With all the flourish of a maestro entering into the orchestra pit, Kayama emerges from a holding pen at the side of the bar, throwing back the curtains and taking his rightful place directly in front of my seat. He’s wearing the kind of white jacket frequently sported by Japanese bartenders, but his version of the ensemble feels a little different. Though the pocket square is pristine, there are stains of purple and green dotted up and down his torso, as if I’ve interrupted him in the middle of picking fresh berries or in the midst of a fantastical experiment. He exhales, grinning, with an eyebrow cocked.

“Whisky, gin, absinthe or amaro?”

These four spirits form the foundation of all Ben Fiddich’s cocktails, and while a no-menu policy is fairly standard in Japan, it soon becomes clear that every drink Kayama makes is almost completely off-the-cuff.

I opt for absinthe and watch as he pulls out a terracotta mortar and pestle to smash together absinthe, gin and unidentified fresh herbs, he plucks from a branch. He tastes and smells the drink-in-progress on the back of his hand intermittently as if sampling perfume, nodding with approval. After a good ten minutes of assembly, my absinthe drink—complete with honey, grapefruit juice and egg white that’s all been whipped together with an immersion blender—is frothed up perfectly in a chilled Art Deco glass hand-selected for the presentation.

As I go to take a photo of my drink, a single votive candle appears on an elegant, footed pewter stand just prior to the snap, then is quickly whooshed away by the bar back. It is this kind of old-world flair that routinely comes to the aid of the new at Ben Fiddich.

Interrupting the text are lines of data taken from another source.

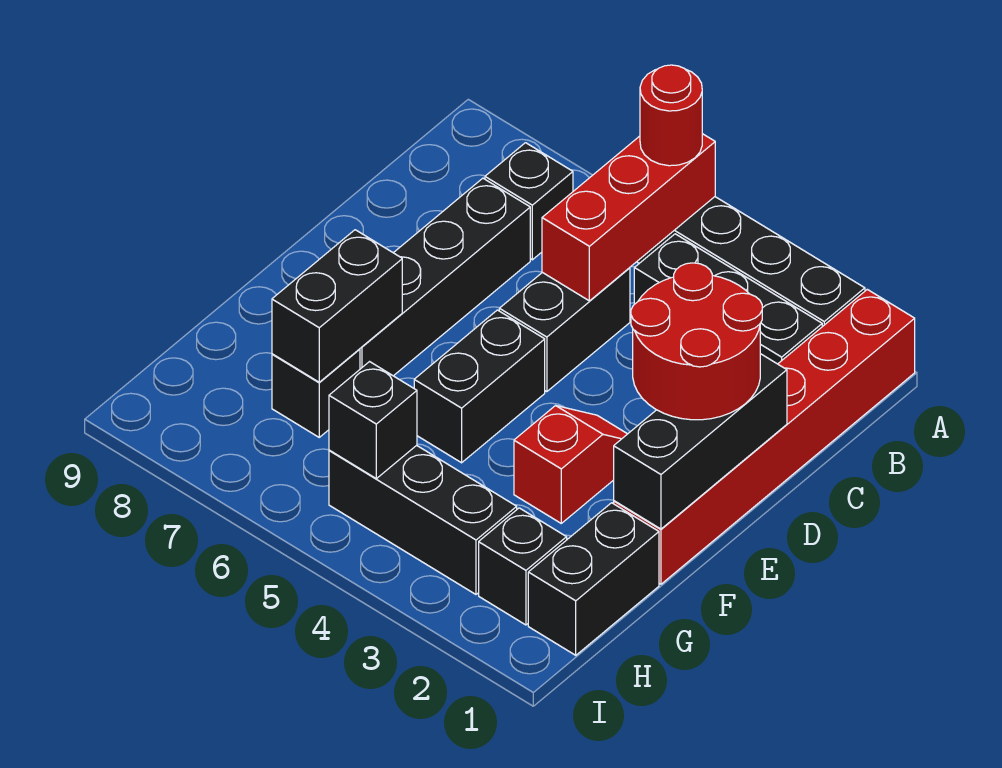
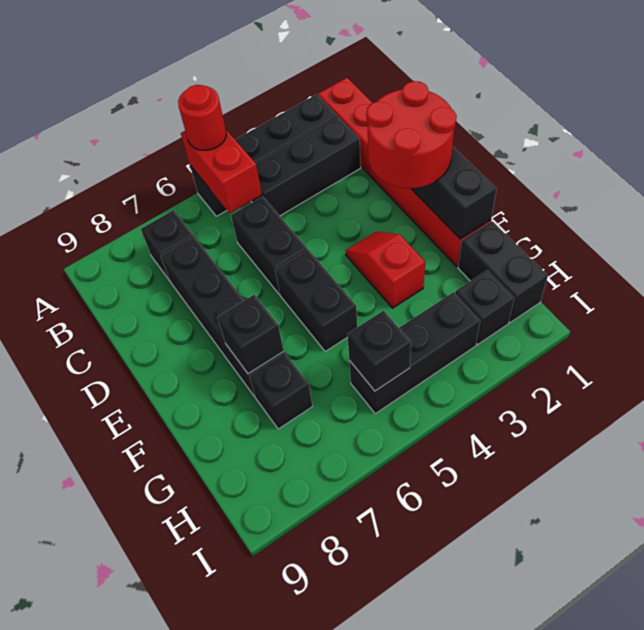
red 1x3 brick [542,134,715,301] -> red 1x2 brick [181,130,262,213]
black 1x2 brick [272,230,402,382] -> black 1x1 brick [217,295,284,374]

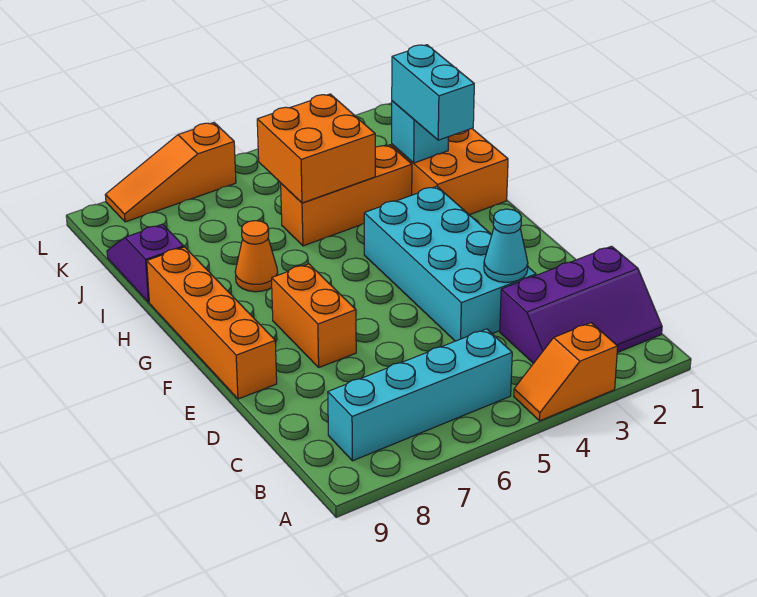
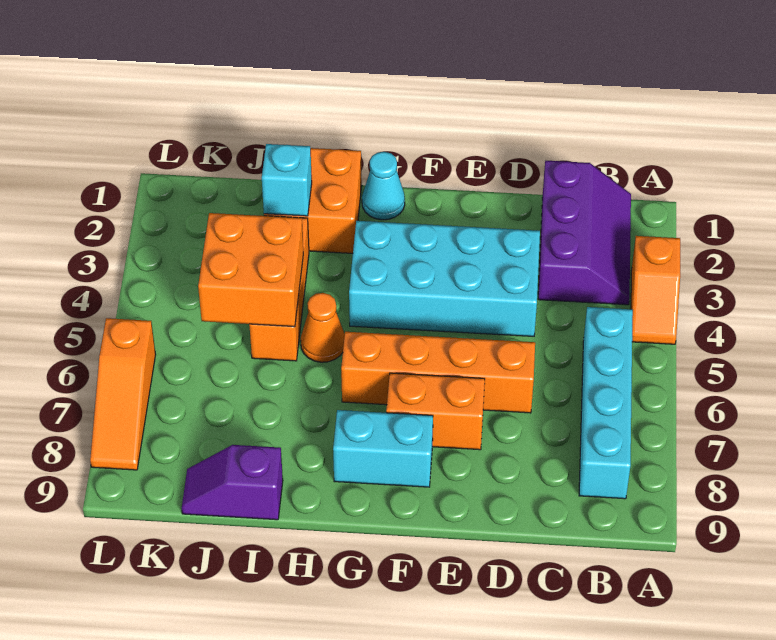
cyan 1x1 cone [484,209,528,282] -> cyan 1x1 cone moved to [362,152,405,220]
orange 1x4 brick [147,247,277,399] -> orange 1x4 brick moved to [341,332,535,413]
cyan 1x2 brick [392,45,474,140] -> cyan 1x2 brick moved to [333,410,433,487]
orange 1x1 cone [235,221,278,292] -> orange 1x1 cone moved to [301,293,345,362]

While nursing some of his homemade absinthe from a stemmed, thimble-sized glass, Kayama cracks open a yellowed French tome so well-worn the pages flutter loose from the binding. He quickly flips to a drawing of an antiquated machine—what appears to be an elaborate, whirly-gig-looking table-top still—pointing to the drawing, then an absinthe recipe on the next page over, then my glass.

“I used this to make what you’re drinking,” he says, referencing the contraption. “I don’t speak French, though, so I had to use Google to translate,” he laughs. “A little bit old, a little bit new.”